**EXERCISE OBJECTIVE**.
The expected output is the complete listing, unchanged.

:: GIVEN RECORDS

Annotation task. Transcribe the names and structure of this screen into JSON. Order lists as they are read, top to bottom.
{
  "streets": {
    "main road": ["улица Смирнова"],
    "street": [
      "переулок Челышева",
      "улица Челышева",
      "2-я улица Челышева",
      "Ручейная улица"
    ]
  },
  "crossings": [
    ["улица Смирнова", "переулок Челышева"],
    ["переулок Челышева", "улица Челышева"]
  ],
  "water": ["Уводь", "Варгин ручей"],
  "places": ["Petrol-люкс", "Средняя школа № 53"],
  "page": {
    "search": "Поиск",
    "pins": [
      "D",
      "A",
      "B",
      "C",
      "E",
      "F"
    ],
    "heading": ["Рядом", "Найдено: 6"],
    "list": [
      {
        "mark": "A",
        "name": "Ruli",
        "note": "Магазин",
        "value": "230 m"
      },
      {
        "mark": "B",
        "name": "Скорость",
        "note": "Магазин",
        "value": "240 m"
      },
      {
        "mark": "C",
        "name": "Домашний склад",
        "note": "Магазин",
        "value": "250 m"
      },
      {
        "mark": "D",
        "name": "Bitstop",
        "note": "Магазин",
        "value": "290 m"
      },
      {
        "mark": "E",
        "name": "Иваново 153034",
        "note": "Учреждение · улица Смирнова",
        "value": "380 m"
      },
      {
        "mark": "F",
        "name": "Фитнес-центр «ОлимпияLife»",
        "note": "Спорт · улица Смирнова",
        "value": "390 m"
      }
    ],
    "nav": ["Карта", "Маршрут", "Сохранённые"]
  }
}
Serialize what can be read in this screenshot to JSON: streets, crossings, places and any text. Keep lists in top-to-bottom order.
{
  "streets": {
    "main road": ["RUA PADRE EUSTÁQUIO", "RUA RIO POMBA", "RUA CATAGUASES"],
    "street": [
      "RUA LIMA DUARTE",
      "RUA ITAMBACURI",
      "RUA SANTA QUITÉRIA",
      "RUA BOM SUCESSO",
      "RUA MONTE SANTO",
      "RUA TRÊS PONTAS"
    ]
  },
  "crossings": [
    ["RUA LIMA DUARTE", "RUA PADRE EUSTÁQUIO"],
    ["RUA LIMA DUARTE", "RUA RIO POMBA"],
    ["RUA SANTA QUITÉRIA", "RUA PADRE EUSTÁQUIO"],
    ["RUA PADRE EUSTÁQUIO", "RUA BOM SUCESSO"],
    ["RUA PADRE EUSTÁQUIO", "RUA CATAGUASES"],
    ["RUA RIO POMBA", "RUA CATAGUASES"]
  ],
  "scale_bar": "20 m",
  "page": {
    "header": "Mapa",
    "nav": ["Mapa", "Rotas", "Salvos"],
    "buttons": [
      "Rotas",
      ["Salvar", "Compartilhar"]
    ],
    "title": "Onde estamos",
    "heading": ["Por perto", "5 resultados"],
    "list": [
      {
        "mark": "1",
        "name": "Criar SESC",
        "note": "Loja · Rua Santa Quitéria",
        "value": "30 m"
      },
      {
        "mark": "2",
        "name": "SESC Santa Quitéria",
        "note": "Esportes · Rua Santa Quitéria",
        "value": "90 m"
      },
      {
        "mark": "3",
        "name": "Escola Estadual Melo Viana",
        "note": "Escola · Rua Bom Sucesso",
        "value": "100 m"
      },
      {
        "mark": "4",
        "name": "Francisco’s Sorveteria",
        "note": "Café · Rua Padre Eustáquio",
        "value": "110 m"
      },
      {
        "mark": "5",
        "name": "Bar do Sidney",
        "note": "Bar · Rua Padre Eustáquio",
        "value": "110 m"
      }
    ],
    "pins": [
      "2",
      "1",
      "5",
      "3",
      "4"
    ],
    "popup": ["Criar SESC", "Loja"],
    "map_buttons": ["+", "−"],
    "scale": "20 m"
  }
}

::::

**RESULT OF THE EXERCISE**.
Annotation task. Transcribe the names and structure of this screen into JSON. Order lists as they are read, top to bottom.
{
  "streets": {
    "main road": ["улица Смирнова"],
    "street": [
      "переулок Челышева",
      "улица Челышева",
      "2-я улица Челышева",
      "Ручейная улица"
    ]
  },
  "crossings": [
    ["улица Смирнова", "переулок Челышева"],
    ["переулок Челышева", "улица Челышева"]
  ],
  "water": ["Уводь", "Варгин ручей"],
  "places": ["Petrol-люкс", "Средняя школа № 53"],
  "page": {
    "search": "Поиск",
    "pins": [
      "D",
      "A",
      "B",
      "C",
      "E",
      "F"
    ],
    "heading": ["Рядом", "Найдено: 6"],
    "list": [
      {
        "mark": "A",
        "name": "Ruli",
        "note": "Магазин",
        "value": "230 m"
      },
      {
        "mark": "B",
        "name": "Скорость",
        "note": "Магазин",
        "value": "240 m"
      },
      {
        "mark": "C",
        "name": "Домашний склад",
        "note": "Магазин",
        "value": "250 m"
      },
      {
        "mark": "D",
        "name": "Bitstop",
        "note": "Магазин",
        "value": "290 m"
      },
      {
        "mark": "E",
        "name": "Иваново 153034",
        "note": "Учреждение · улица Смирнова",
        "value": "380 m"
      },
      {
        "mark": "F",
        "name": "Фитнес-центр «ОлимпияLife»",
        "note": "Спорт · улица Смирнова",
        "value": "390 m"
      }
    ],
    "nav": ["Карта", "Маршрут", "Сохранённые"]
  }
}
Serialize what can be read in this screenshot to JSON: streets, crossings, places and any text. Keep lists in top-to-bottom order.
{
  "streets": {
    "main road": ["RUA PADRE EUSTÁQUIO", "RUA RIO POMBA", "RUA CATAGUASES"],
    "street": [
      "RUA LIMA DUARTE",
      "RUA ITAMBACURI",
      "RUA SANTA QUITÉRIA",
      "RUA BOM SUCESSO",
      "RUA MONTE SANTO",
      "RUA TRÊS PONTAS"
    ]
  },
  "crossings": [
    ["RUA LIMA DUARTE", "RUA PADRE EUSTÁQUIO"],
    ["RUA LIMA DUARTE", "RUA RIO POMBA"],
    ["RUA SANTA QUITÉRIA", "RUA PADRE EUSTÁQUIO"],
    ["RUA PADRE EUSTÁQUIO", "RUA BOM SUCESSO"],
    ["RUA PADRE EUSTÁQUIO", "RUA CATAGUASES"],
    ["RUA RIO POMBA", "RUA CATAGUASES"]
  ],
  "scale_bar": "20 m",
  "page": {
    "header": "Mapa",
    "nav": ["Mapa", "Rotas", "Salvos"],
    "buttons": [
      "Rotas",
      ["Salvar", "Compartilhar"]
    ],
    "title": "Onde estamos",
    "heading": ["Por perto", "5 resultados"],
    "list": [
      {
        "mark": "1",
        "name": "Criar SESC",
        "note": "Loja · Rua Santa Quitéria",
        "value": "30 m"
      },
      {
        "mark": "2",
        "name": "SESC Santa Quitéria",
        "note": "Esportes · Rua Santa Quitéria",
        "value": "90 m"
      },
      {
        "mark": "3",
        "name": "Escola Estadual Melo Viana",
        "note": "Escola · Rua Bom Sucesso",
        "value": "100 m"
      },
      {
        "mark": "4",
        "name": "Francisco’s Sorveteria",
        "note": "Café · Rua Padre Eustáquio",
        "value": "110 m"
      },
      {
        "mark": "5",
        "name": "Bar do Sidney",
        "note": "Bar · Rua Padre Eustáquio",
        "value": "110 m"
      }
    ],
    "pins": [
      "2",
      "1",
      "5",
      "3",
      "4"
    ],
    "popup": ["Criar SESC", "Loja"],
    "map_buttons": ["+", "−"],
    "scale": "20 m"
  }
}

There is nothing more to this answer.